What makes a strong AI mission-driven investment opportunity in our eyes?

  • Application with defensibility: look beyond the standalone consumer layer or ‘enablers’, seeking proprietary data insights combined with a founding team with a deep understanding of the stakeholders using and engaging with said data. Unfortunately, the low barriers to integrating AI co-pilots make them easily replicable, but the founding team’s expertise is crucial for swiftly and effectively creating valuable commercial outputs.
  • Commercial & technical sector knowledge: this could relate to years of data being tracked in a certain sector vertical & using Generative AI to leverage that dataset. We are currently assessing a company using an existing proprietary dataset to address issues related to Menopause and Endometriosis as their beachhead use case.
  • The pain is deep and acknowledged: search for places where AI is coming at a point where the problem is felt very deeply and the consumer/customer is ‘ready’ to adopt it as a result. 
  • Infrastructure layer or line of sight to the impact on the end consumer: when assessing a new investment opportunity, we need to see a line of sight to how scaling the innovation will reach a mass market audience, including lower-income consumers. As an impact investor, a lot of the business models we back are B2B2C with a clear path to reaching these people, but we also often look at B2B innovations changing the system around the consumer. A good example of this is Credit Kudos which sold B2B into banks and used Open Banking to make access to credit more affordable. Although the business model didn’t link to consumers directly, we could measure the direct impact of the innovation on the consumers’ social fabric. This is similar to how we approach investing in AI. We assess the ‘infrastructure layers’ of AI technology that are applied in specific sectors and have technical founders that are deeply passionate about reaching that group.

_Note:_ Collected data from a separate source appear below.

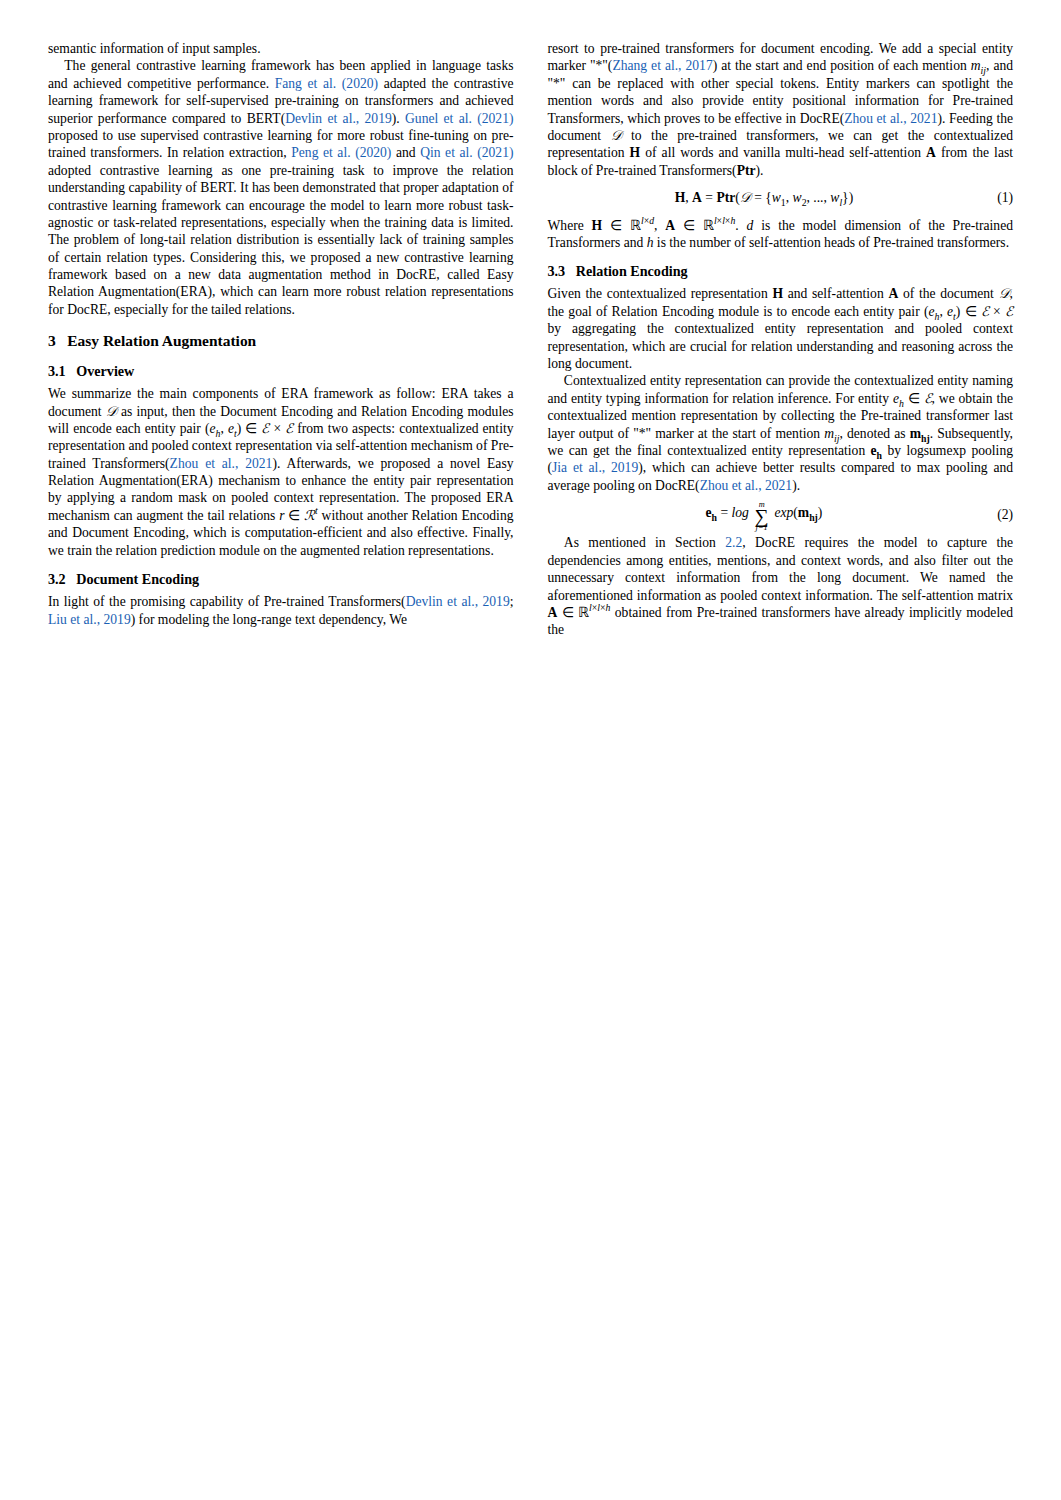semantic information of input samples.
The general contrastive learning framework has been applied in language tasks and achieved competitive performance. Fang et al. (2020) adapted the contrastive learning framework for self-supervised pre-training on transformers and achieved superior performance compared to BERT(Devlin et al., 2019). Gunel et al. (2021) proposed to use supervised contrastive learning for more robust fine-tuning on pre-trained transformers. In relation extraction, Peng et al. (2020) and Qin et al. (2021) adopted contrastive learning as one pre-training task to improve the relation understanding capability of BERT. It has been demonstrated that proper adaptation of contrastive learning framework can encourage the model to learn more robust task-agnostic or task-related representations, especially when the training data is limited. The problem of long-tail relation distribution is essentially lack of training samples of certain relation types. Considering this, we proposed a new contrastive learning framework based on a new data augmentation method in DocRE, called Easy Relation Augmentation(ERA), which can learn more robust relation representations for DocRE, especially for the tailed relations.
3 Easy Relation Augmentation
3.1 Overview
We summarize the main components of ERA framework as follow: ERA takes a document 𝒟 as input, then the Document Encoding and Relation Encoding modules will encode each entity pair (eh, et) ∈ ℰ × ℰ from two aspects: contextualized entity representation and pooled context representation via self-attention mechanism of Pre-trained Transformers(Zhou et al., 2021). Afterwards, we proposed a novel Easy Relation Augmentation(ERA) mechanism to enhance the entity pair representation by applying a random mask on pooled context representation. The proposed ERA mechanism can augment the tail relations r ∈ ℛt without another Relation Encoding and Document Encoding, which is computation-efficient and also effective. Finally, we train the relation prediction module on the augmented relation representations.
3.2 Document Encoding
In light of the promising capability of Pre-trained Transformers(Devlin et al., 2019; Liu et al., 2019) for modeling the long-range text dependency, We
resort to pre-trained transformers for document encoding. We add a special entity marker "*"(Zhang et al., 2017) at the start and end position of each mention mij, and "*" can be replaced with other special tokens. Entity markers can spotlight the mention words and also provide entity positional information for Pre-trained Transformers, which proves to be effective in DocRE(Zhou et al., 2021). Feeding the document 𝒟 to the pre-trained transformers, we can get the contextualized representation H of all words and vanilla multi-head self-attention A from the last block of Pre-trained Transformers(Ptr).
H, A = Ptr(𝒟 = {w1, w2, ..., wl}) (1)
Where H ∈ ℝl×d, A ∈ ℝl×l×h. d is the model dimension of the Pre-trained Transformers and h is the number of self-attention heads of Pre-trained transformers.
3.3 Relation Encoding
Given the contextualized representation H and self-attention A of the document 𝒟, the goal of Relation Encoding module is to encode each entity pair (eh, et) ∈ ℰ × ℰ by aggregating the contextualized entity representation and pooled context representation, which are crucial for relation understanding and reasoning across the long document.
Contextualized entity representation can provide the contextualized entity naming and entity typing information for relation inference. For entity eh ∈ ℰ, we obtain the contextualized mention representation by collecting the Pre-trained transformer last layer output of "*" marker at the start of mention mij, denoted as mhj. Subsequently, we can get the final contextualized entity representation eh by logsumexp pooling (Jia et al., 2019), which can achieve better results compared to max pooling and average pooling on DocRE(Zhou et al., 2021).
eh = log ∑mj=1 exp(mhj) (2)
As mentioned in Section 2.2, DocRE requires the model to capture the dependencies among entities, mentions, and context words, and also filter out the unnecessary context information from the long document. We named the aforementioned information as pooled context information. The self-attention matrix A ∈ ℝl×l×h obtained from Pre-trained transformers have already implicitly modeled the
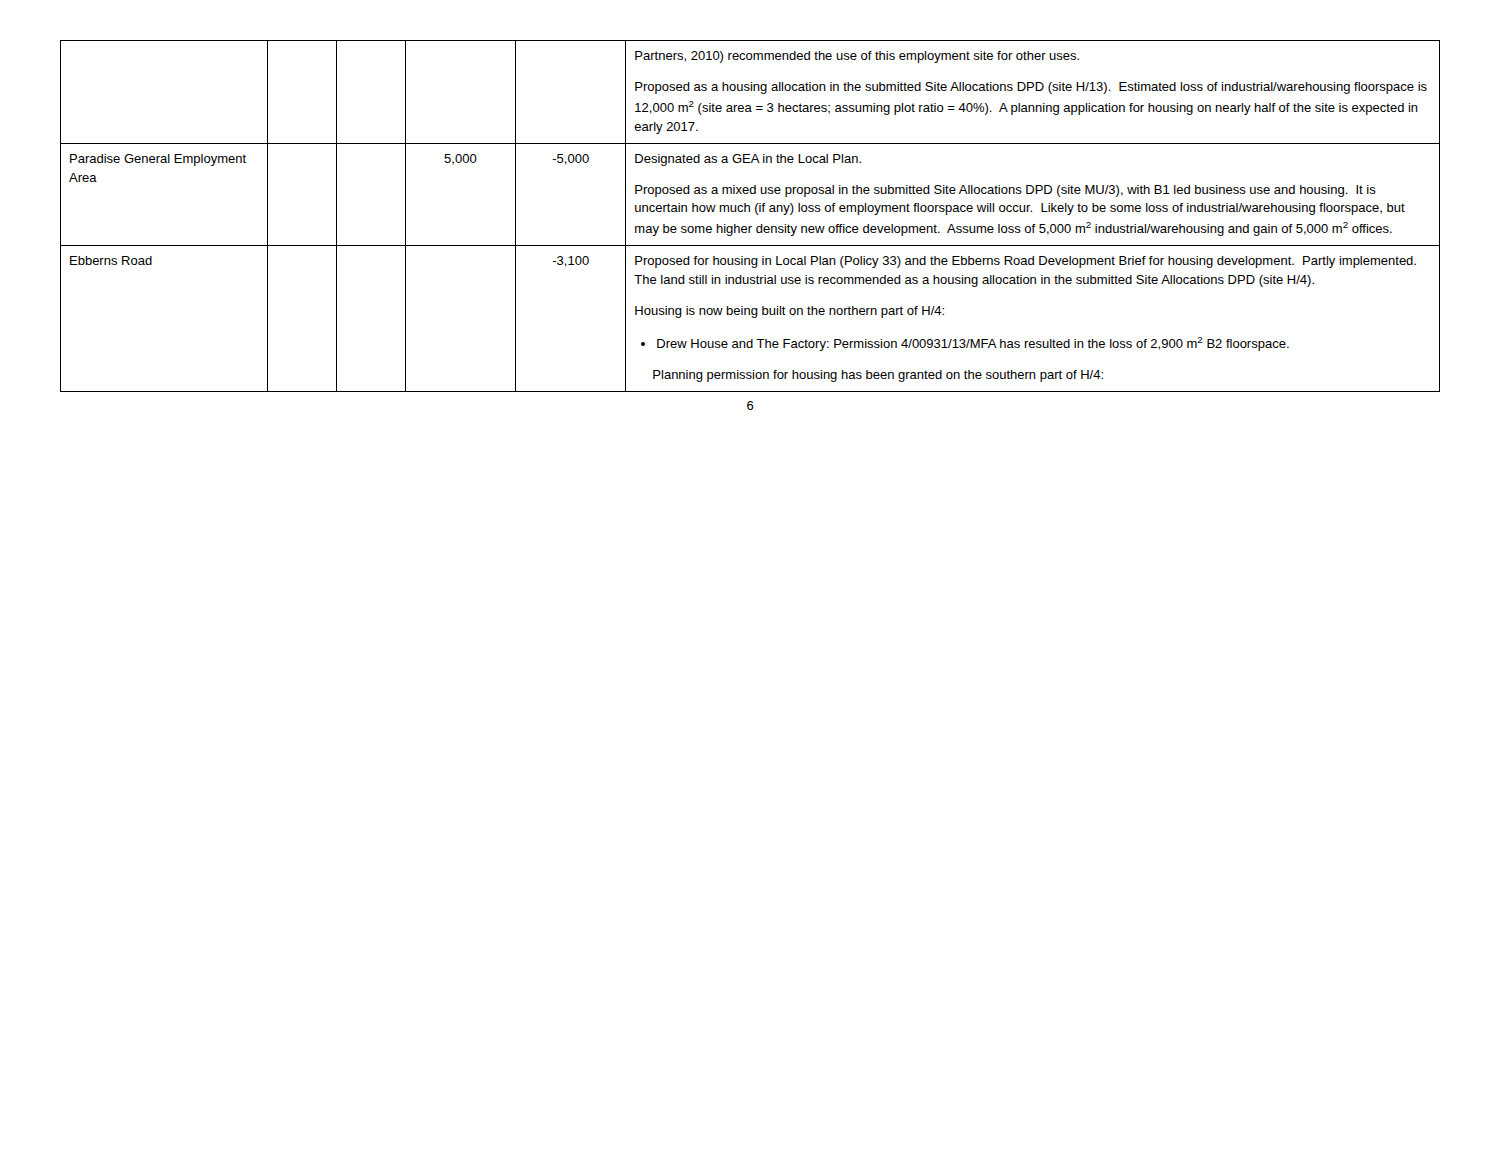| | | | | | Partners, 2010) recommended the use of this employment site for other uses. Proposed as a housing allocation in the submitted Site Allocations DPD (site H/13). Estimated loss of industrial/warehousing floorspace is 12,000 m 2 (site area = 3 hectares; assuming plot ratio = 40%). A planning application for housing on nearly half of the site is expected in early 2017. |
| Paradise General Employment Area | | | 5,000 | -5,000 | Designated as a GEA in the Local Plan. Proposed as a mixed use proposal in the submitted Site Allocations DPD (site MU/3), with B1 led business use and housing. It is uncertain how much (if any) loss of employment floorspace will occur. Likely to be some loss of industrial/warehousing floorspace, but may be some higher density new office development. Assume loss of 5,000 m 2 industrial/warehousing and gain of 5,000 m 2 offices. |
| Ebberns Road | | | | -3,100 | Proposed for housing in Local Plan (Policy 33) and the Ebberns Road Development Brief for housing development. Partly implemented. The land still in industrial use is recommended as a housing allocation in the submitted Site Allocations DPD (site H/4). Housing is now being built on the northern part of H/4: Drew House and The Factory: Permission 4/00931/13/MFA has resulted in the loss of 2,900 m 2 B2 floorspace. Planning permission for housing has been granted on the southern part of H/4: |
6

To summarise, although application layers are less capital intensive, we look for a defensible moat such as: 1) sector expertise with specific regulation and hard-to-replicate language; 2) founders with unique insight and deeply embedded in the routes to market & user journeys, leading to speed of execution; 3) proprietary enriched data either built through prior years or added by the consumer.

Considering risks in AI for low-income consumers

While there is exciting potential for AI to positively impact the lives of consumers in a multitude of ways, we recognise that AI won’t always create positive outcomes – with automation threatening certain jobs and the decline in human intervention potentially affecting more vulnerable customers. However, we believe that the potential positive impact of AI far outweighs the negative. Those ‘market failures’ and risks also present opportunities for innovation, such as enabling banks to rethink financial services delivery by concentrating human support on vulnerable customers.

This is why being very specific with our fund’s theory of change of reducing social inequalities for lower-income communities by 1) helping them earn more, 2) reducing their cost of living or 3) improving their health, allows us to keep our target audience in mind at all times.